Loss aversion—the idea that losses hurt more than gains feel good—is one of the most well-known insights of behavioral economics. Originally developed by Daniel Kahneman and Amos Tversky in the late 1970s as a component of “prospect theory”, loss aversion has since come to be seen as the driving force behind a wide range of phenomena such as the endowment effect, status quo bias, the disposition effect, and even the equity risk premium. However, a new article forthcoming in the Journal of Consumer Psychology makes the provocative claim that despite widespread belief to the contrary, losses are not actually more impactful than gains as a general psychological principle.
In this guest post, Dr. Derek Tharp – a Kitces.com Researcher, and a recent Ph.D. graduate from the financial planning program at Kansas State University – takes a deep dive into this provocative paper… examining the evidence on why losses may not truly loom larger than gains, and why it may be better to look at loss aversion as a concept that applies (only) in some specific circumstances.

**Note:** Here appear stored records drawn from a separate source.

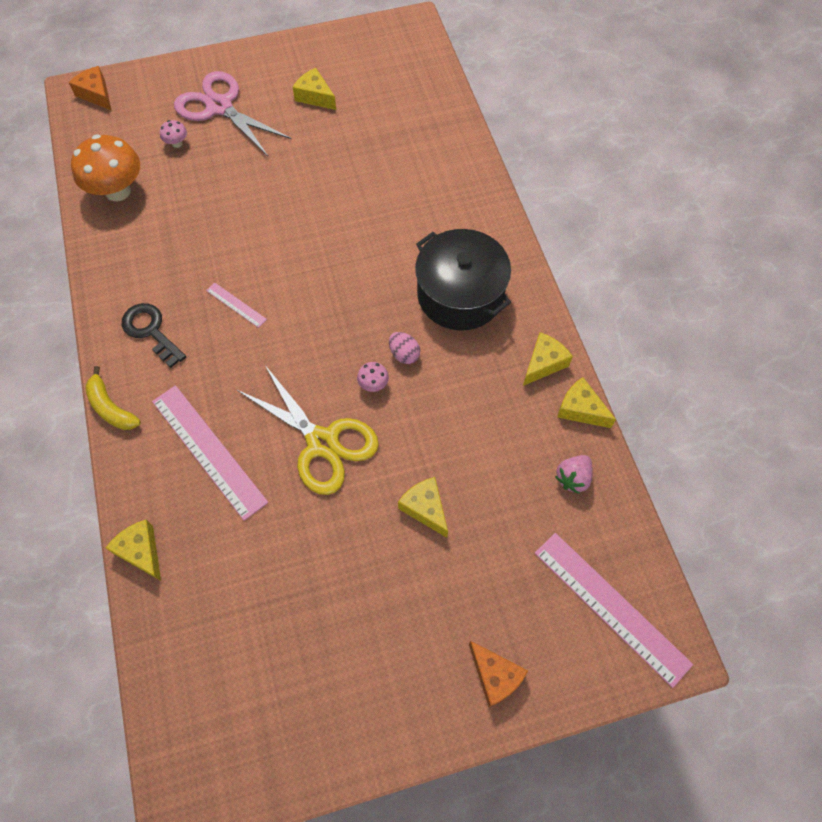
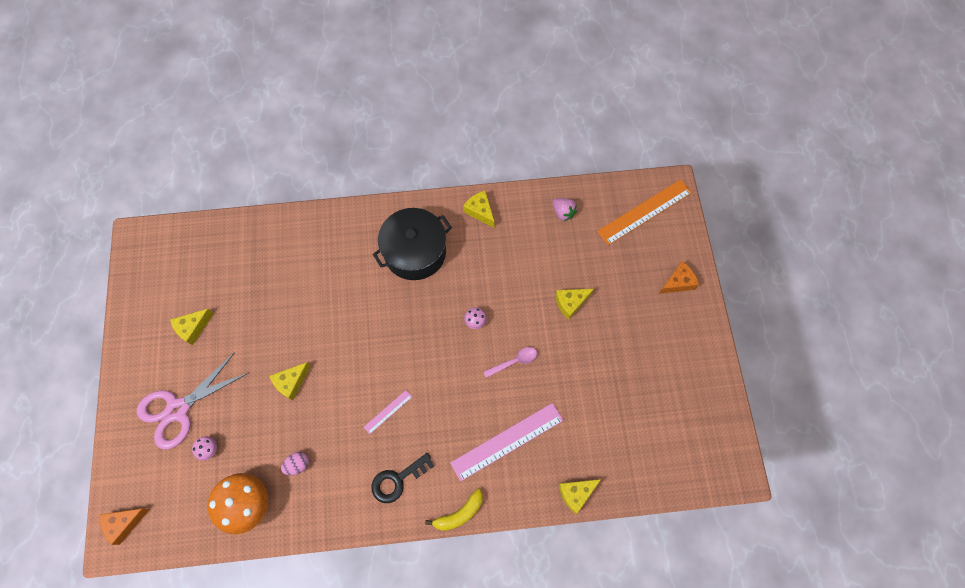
camera: 80 degrees left, 5 degrees up
(322, 443) = (514, 361): yellow scissors -> pink spoon
(404, 354) = (455, 297): pink egg -> pink egg (298, 464)
(580, 409) = (517, 197): yellow cheese -> yellow cheese (291, 382)
(611, 607) = (645, 212): pink ruler -> orange ruler

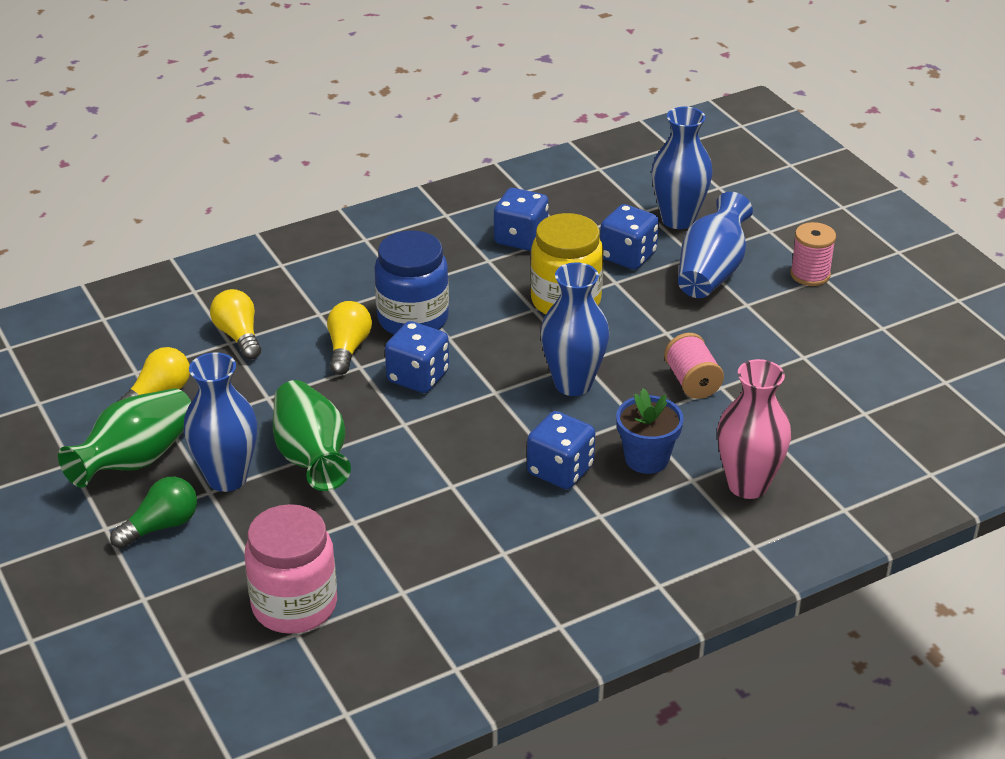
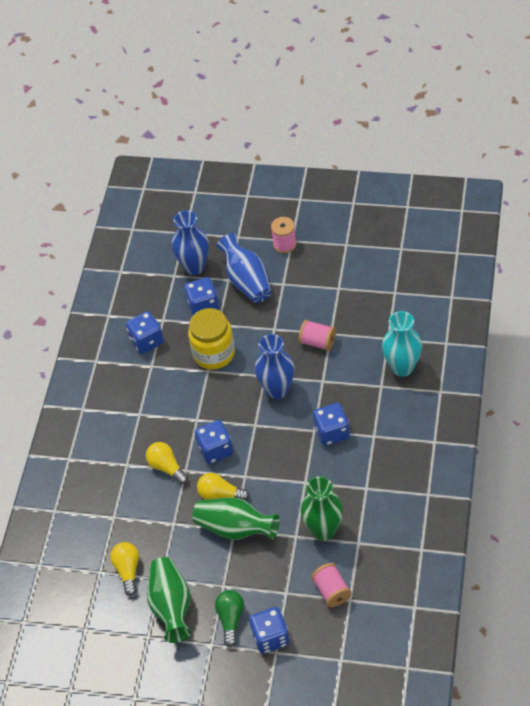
camera: 45 degrees left, 15 degrees up
(163, 581) = (270, 637): none -> blue dice
(227, 478) = (219, 573): blue vase -> none
(239, 336) = (112, 510): yellow light bulb -> yellow light bulb (220, 494)
(294, 605) = (332, 591): pink jar -> pink spool
(389, 545) = (324, 530): none -> green vase
(413, 319) = (169, 426): blue jar -> none
(646, 459) = (353, 394): blue flower pot -> none
(747, 485) = (402, 367): pink vase -> turquoise vase

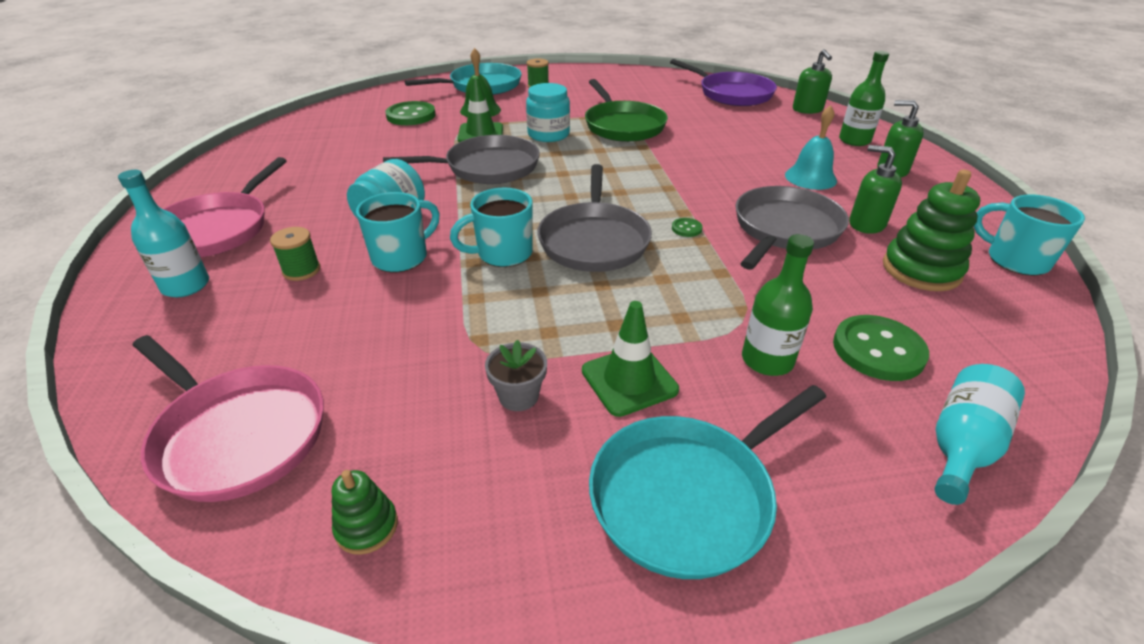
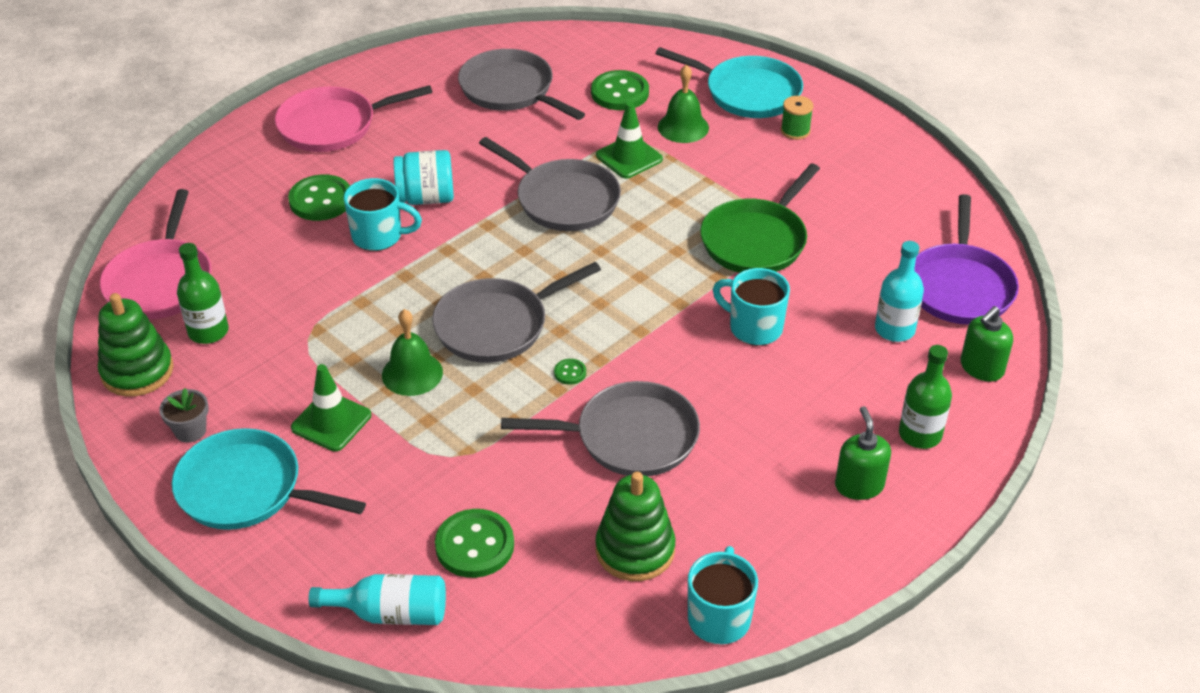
camera: 55 degrees right, 5 degrees up
(186, 286) = (261, 163): turquoise bottle -> turquoise bottle (894, 329)
(301, 270) = (321, 200): green spool -> green button
(333, 146) = (510, 90): none -> grey pan
(367, 526) = (137, 371): green stacking toy -> green stacking toy, size x1.88
(503, 254) = (430, 285): turquoise mug -> turquoise mug (754, 327)
(518, 396) = (276, 377): grey flower pot -> grey flower pot (190, 431)
(548, 134) = (675, 201): turquoise jar -> none
(608, 304) = (412, 373): none -> green bell
(767, 360) = (410, 485): green bottle -> green bottle (208, 331)
(810, 177) = (769, 424): turquoise bell -> none
(866, 224) = (697, 492): green soap dispenser -> none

In their forthcoming paper, researchers David Gal of the University of Illinois at Chicago and Derek Rucker of Northwestern University examine the history of loss aversion research, beginning with Kahneman and Tversky’s seminal paper and growing into one of the most widely accepted ideas in social science. Developed out of a need to address anomalies which could not be addressed by expected utility theory, Kahneman and Tversky provided a clever explanation for why loss aversion could result in people being risk averse when evaluating gains and risk seeking when evaluating losses. However, based on Gal and Rucker’s review of the research that has emerged since the development of prospect theory, as well as some of their own research which has attempted to isolate the effects of loss aversion relative to alternative explanations, the authors conclude that loss aversion has been greatly overgeneralized. Instead of being a general psychological principle, loss aversion appears to apply more or less based on the specific circumstances of a given situation, and it cannot be said that losses simply loom larger than gains.
As a result, financial planners should be careful not to assume that loss aversion applies in situations in which it may not. From career considerations to portfolio management strategies and even retirement income planning… clients may not actually be as loss-avoiding as we once believed, and the research suggests there really are situations where they may prefer to seek gains than to simply minimize risk of loss. Some more nuanced perspectives related to perceptions of losses and gains also provide potential insight for financial planners relevant to topics ranging from clients chasing gains to the ways in which financial planners sell and package their services. But ultimately, the key is to acknowledge that, despite conventional wisdom, losses may not truly loom larger than gains!